DeSantis Defends Trump As Trump Attacks DeSantis
On Thursday night, not long after news of former President Donald Trump’s forthcoming indictment and arrest broke, Florida Gov. Ron DeSantis (R) defended his likely future presidential rival, insisting the prosecution was “un-American.”
On Friday morning, a super PAC affiliated with Trump started airing at least $1.2 million worth of ads attacking DeSantis for supporting cuts to Medicare and Social Security in the past, insisting the governor “doesn’t share our values” and is “just not ready to be president.”
The split screen illustrates the bind facing DeSantis as he prepares a likely presidential bid against Trump, who remains overwhelmingly popular with the Republican base even if some GOP voters may harbor worries about his electability, age or ability to serve only one further term in office.
Trump is an expert at portraying any attack on him as an attack on his supporters writ large, making any rhetorical assault DeSantis could mount risky.
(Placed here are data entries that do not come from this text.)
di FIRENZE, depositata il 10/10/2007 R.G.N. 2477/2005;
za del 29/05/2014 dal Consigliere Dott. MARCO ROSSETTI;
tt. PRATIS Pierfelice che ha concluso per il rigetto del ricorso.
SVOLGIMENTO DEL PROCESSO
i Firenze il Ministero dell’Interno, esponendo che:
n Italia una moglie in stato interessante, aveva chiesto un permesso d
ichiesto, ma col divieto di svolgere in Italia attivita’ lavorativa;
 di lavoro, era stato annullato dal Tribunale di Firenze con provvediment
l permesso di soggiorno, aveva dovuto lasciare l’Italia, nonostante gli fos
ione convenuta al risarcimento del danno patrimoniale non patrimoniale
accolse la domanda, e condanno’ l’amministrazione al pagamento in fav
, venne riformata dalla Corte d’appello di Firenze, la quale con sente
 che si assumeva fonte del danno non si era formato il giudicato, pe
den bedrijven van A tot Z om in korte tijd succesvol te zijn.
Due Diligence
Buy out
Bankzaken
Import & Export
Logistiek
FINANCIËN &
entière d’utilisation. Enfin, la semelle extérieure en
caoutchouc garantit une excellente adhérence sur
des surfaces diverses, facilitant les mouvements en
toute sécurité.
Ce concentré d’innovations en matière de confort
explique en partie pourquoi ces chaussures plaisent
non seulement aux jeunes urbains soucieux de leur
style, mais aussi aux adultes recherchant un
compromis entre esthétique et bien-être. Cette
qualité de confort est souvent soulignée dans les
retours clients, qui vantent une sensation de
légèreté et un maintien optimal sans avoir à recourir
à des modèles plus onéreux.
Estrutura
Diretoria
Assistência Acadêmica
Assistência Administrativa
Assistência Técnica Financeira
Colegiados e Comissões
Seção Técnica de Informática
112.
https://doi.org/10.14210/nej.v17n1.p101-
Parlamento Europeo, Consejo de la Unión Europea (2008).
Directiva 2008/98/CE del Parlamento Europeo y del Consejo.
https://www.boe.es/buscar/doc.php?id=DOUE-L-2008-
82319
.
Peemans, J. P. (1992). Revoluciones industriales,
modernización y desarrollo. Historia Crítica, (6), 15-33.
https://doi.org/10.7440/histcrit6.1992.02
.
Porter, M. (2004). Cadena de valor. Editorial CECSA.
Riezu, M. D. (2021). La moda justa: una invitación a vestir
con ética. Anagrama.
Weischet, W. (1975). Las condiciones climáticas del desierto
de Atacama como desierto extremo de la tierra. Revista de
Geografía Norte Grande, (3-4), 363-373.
However, he has no qualms about attacking other Republicans — and GOP voters have long seemed to relish the former president’s put-downs and occasionally crude insults.
Polling indicates DeSantis and Trump are in a two-man race for the GOP nomination to challenge President Joe Biden, with Trump’s lead on DeSantis growing in recent weeks. So far, however, the battle between the two has been largely one-sided, a dynamic Trump’s indictment seems likely to reinforce.
“The weaponization of the legal system to advance a political agenda turns the rule of law on its head,” DeSantis wrote on Twitter on Thursday night, without ever mentioning Trump by name. “The Soros-backed Manhattan District Attorney has consistently bent the law to downgrade felonies and to excuse criminal misconduct. Yet, now he is stretching the law to target a political opponent.”
George Soros, a billionaire financier and philanthropist, did support a group that backed Alvin Bragg, the Manhattan District Attorney bringing the charges against Trump, in his election in 2021. Republicans have regularly invoked Soros, who is the subject of multiple antisemitic conspiracy theories, in defending Trump.
The charges against Trump are expected to focus on a payment to Stormy Daniels, a former pornographic actress, to keep quiet about her affair with Trump ahead of the 2016 election, which Trump narrowly won over Democrat Hillary Clinton.
DeSantis went even further, making a likely unnecessary promise to protect Trump from extradition. Trump is expected to surrender to prosecutors in New York next week.
“Florida will not assist in an extradition request given the questionable circumstances at issue with this Soros-backed Manhattan prosecutor and his political agenda,” DeSantis said.
Florida Governor Ron DeSantis speaks during an event on his nationwide book tour at Adventure Outdoors, the largest gun store in the country, on March 30 in Smyrna, Georgia.
DeSantis has not been totally quiet, notably swiping at Trump over the indictment earlier this month, saying he doesn’t “know what goes into paying hush money to a porn star to secure silence over some type of alleged affair.”
But that pales into the barrage of insults Trump has thrown at DeSantis in recent months, including calling him a “groomer,” attacking him for supporting ethanol subsidy cuts — a critical issue in the early-voting state of Iowa — and repeated attacks over both his record as governor of Florida and his support for Paul Ryan-variety fiscal conservatism, including cuts to entitlements, when he was a member of the U.S. House.
The fiscal conservatism is the subject of the ad from MAGA, Inc., the super PAC supporting Trump.
“In Congress, DeSantis voted three separate times to cut Social Security,” a male narrator says in the ad, which is expected to air on Fox News and CNN. “Worse? DeSantis voted to cut Medicare two times.” (The ad refers to DeSantis’ support for non-binding budget resolutions put forward by the Republican Study Committee, a group of hard-line conservatives in the House.)
Allies of DeSantis, who is not expected to officially announce a presidential bid until after Florida’s legislative session ends in May, suggested to The New York Times earlier this week they would soon attempt to attack Trump as insufficiently tough on crime, citing Trump’s support for the First Step Act, a criminal justice reform package he signed into law in 2018.
There’s just one issue: DeSantis voted for a version of the same law.